-------- Data to process
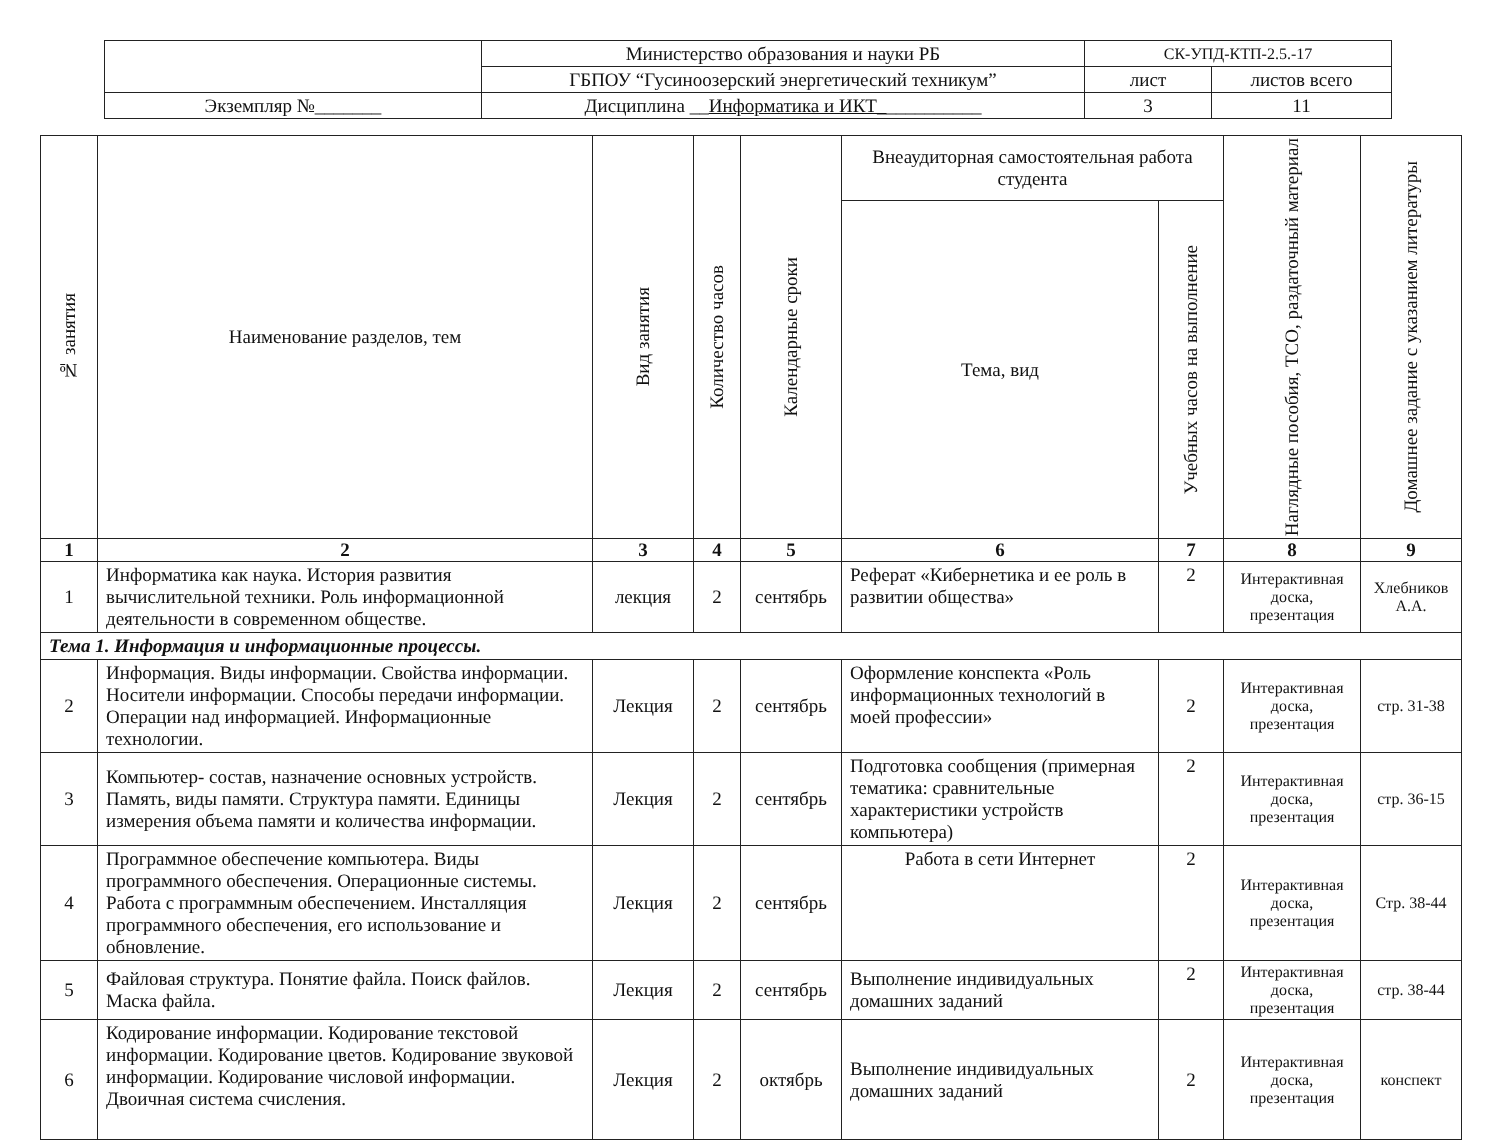| | Министерство образования и науки РБ | СК-УПД-КТП-2.5.-17 | |
| | ГБПОУ “Гусиноозерский энергетический техникум” | лист | листов всего |
| Экземпляр №_______ | Дисциплина __ Информатика и ИКТ_ __________ | 3 | 11 |
| № занятия | Наименование разделов, тем | Вид занятия | Количество часов | Календарные сроки | Внеаудиторная самостоятельная работа студента | | Наглядные пособия, ТСО, раздаточный материал | Домашнее задание с указанием литературы |
| --- | --- | --- | --- | --- | --- | --- | --- | --- |
| | | | | | Тема, вид | Учебных часов на выполнение | | |
| 1 | 2 | 3 | 4 | 5 | 6 | 7 | 8 | 9 |
| 1 | Информатика как наука. История развития вычислительной техники. Роль информационной деятельности в современном обществе. | лекция | 2 | сентябрь | Реферат «Кибернетика и ее роль в развитии общества» | 2 | Интерактивная доска, презентация | Хлебников А.А. |
| Тема 1. Информация и информационные процессы. | | | | | | | | |
| 2 | Информация. Виды информации. Свойства информации. Носители информации. Способы передачи информации. Операции над информацией. Информационные технологии. | Лекция | 2 | сентябрь | Оформление конспекта «Роль информационных технологий в моей профессии» | 2 | Интерактивная доска, презентация | стр. 31-38 |
| 3 | Компьютер- состав, назначение основных устройств. Память, виды памяти. Структура памяти. Единицы измерения объема памяти и количества информации. | Лекция | 2 | сентябрь | Подготовка сообщения (примерная тематика: сравнительные характеристики устройств компьютера) | 2 | Интерактивная доска, презентация | стр. 36-15 |
| 4 | Программное обеспечение компьютера. Виды программного обеспечения. Операционные системы. Работа с программным обеспечением. Инсталляция программного обеспечения, его использование и обновление. | Лекция | 2 | сентябрь | Работа в сети Интернет | 2 | Интерактивная доска, презентация | Стр. 38-44 |
| 5 | Файловая структура. Понятие файла. Поиск файлов. Маска файла. | Лекция | 2 | сентябрь | Выполнение индивидуальных домашних заданий | 2 | Интерактивная доска, презентация | стр. 38-44 |
| 6 | Кодирование информации. Кодирование текстовой информации. Кодирование цветов. Кодирование звуковой информации. Кодирование числовой информации. Двоичная система счисления. | Лекция | 2 | октябрь | Выполнение индивидуальных домашних заданий | 2 | Интерактивная доска, презентация | конспект |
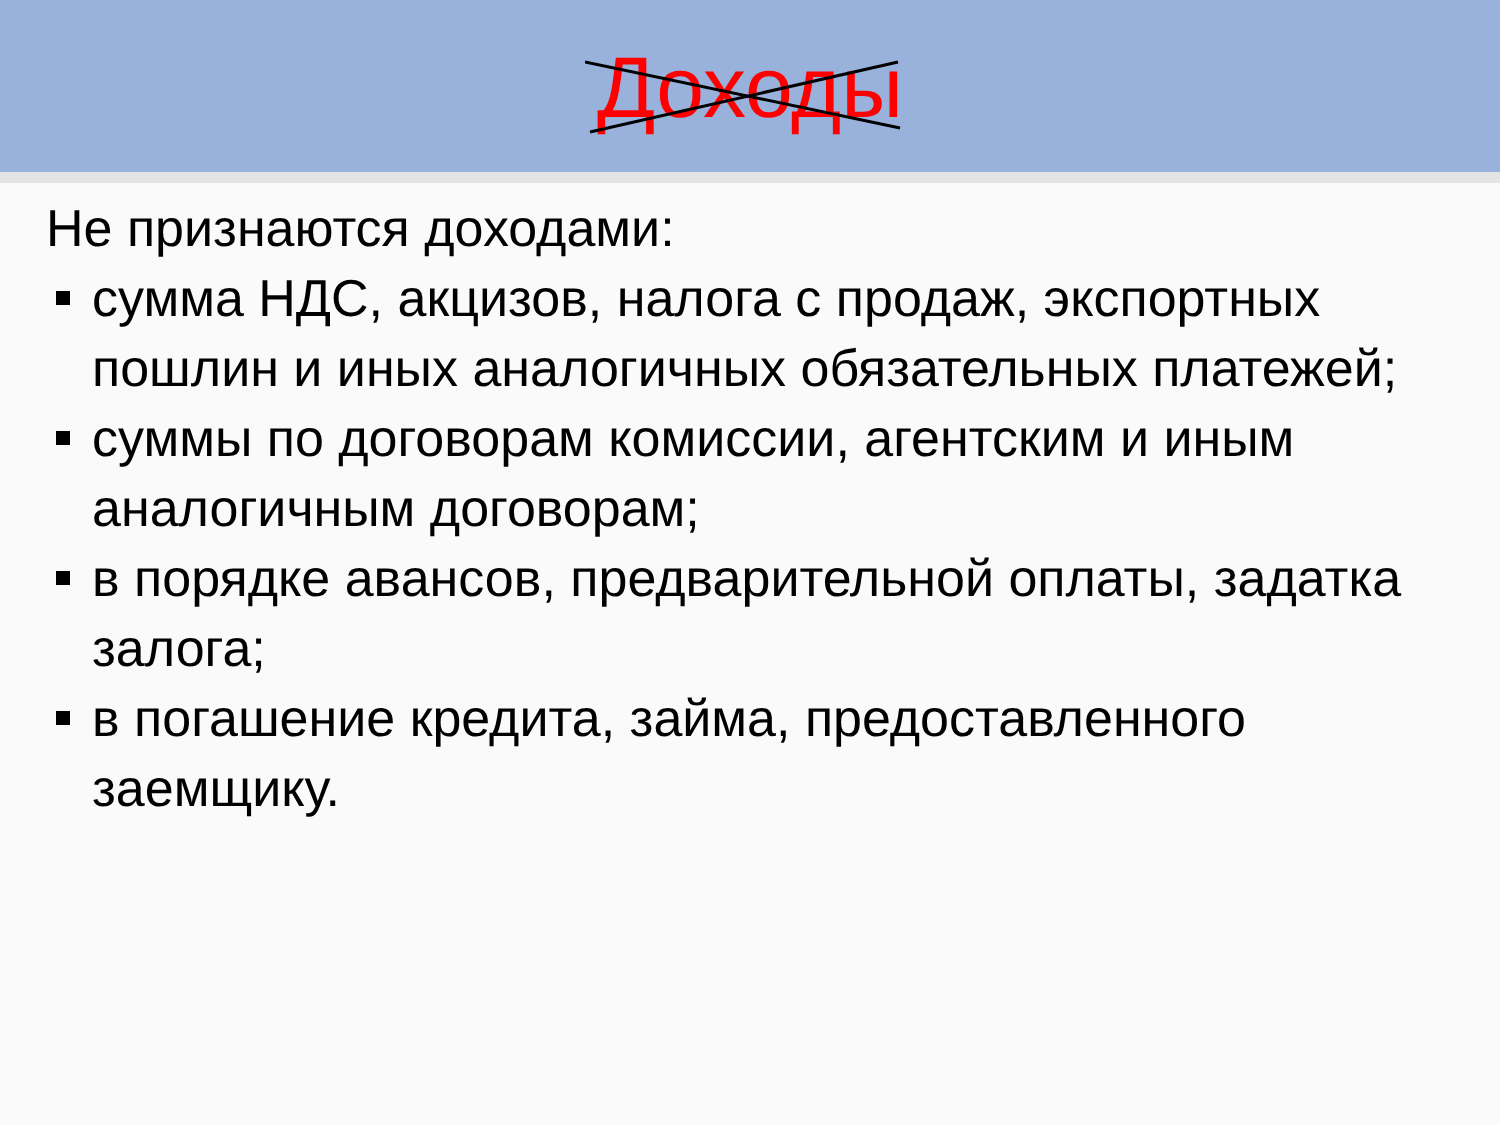Доходы
Не признаются доходами:
сумма НДС, акцизов, налога с продаж, экспортных пошлин и иных аналогичных обязательных платежей;
суммы по договорам комиссии, агентским и иным аналогичным договорам;
в порядке авансов, предварительной оплаты, задатка залога;
в погашение кредита, займа, предоставленного заемщику.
----------------
◆ Action item
Leave the pictures out, and copy exactly each line from the one containing "стр. 36-15 |" through the final line of the data.

◆ Response area
| 3 | Компьютер- состав, назначение основных устройств. Память, виды памяти. Структура памяти. Единицы измерения объема памяти и количества информации. | Лекция | 2 | сентябрь | Подготовка сообщения (примерная тематика: сравнительные характеристики устройств компьютера) | 2 | Интерактивная доска, презентация | стр. 36-15 |
| 4 | Программное обеспечение компьютера. Виды программного обеспечения. Операционные системы. Работа с программным обеспечением. Инсталляция программного обеспечения, его использование и обновление. | Лекция | 2 | сентябрь | Работа в сети Интернет | 2 | Интерактивная доска, презентация | Стр. 38-44 |
| 5 | Файловая структура. Понятие файла. Поиск файлов. Маска файла. | Лекция | 2 | сентябрь | Выполнение индивидуальных домашних заданий | 2 | Интерактивная доска, презентация | стр. 38-44 |
| 6 | Кодирование информации. Кодирование текстовой информации. Кодирование цветов. Кодирование звуковой информации. Кодирование числовой информации. Двоичная система счисления. | Лекция | 2 | октябрь | Выполнение индивидуальных домашних заданий | 2 | Интерактивная доска, презентация | конспект |
Доходы
Не признаются доходами:
сумма НДС, акцизов, налога с продаж, экспортных пошлин и иных аналогичных обязательных платежей;
суммы по договорам комиссии, агентским и иным аналогичным договорам;
в порядке авансов, предварительной оплаты, задатка залога;
в погашение кредита, займа, предоставленного заемщику.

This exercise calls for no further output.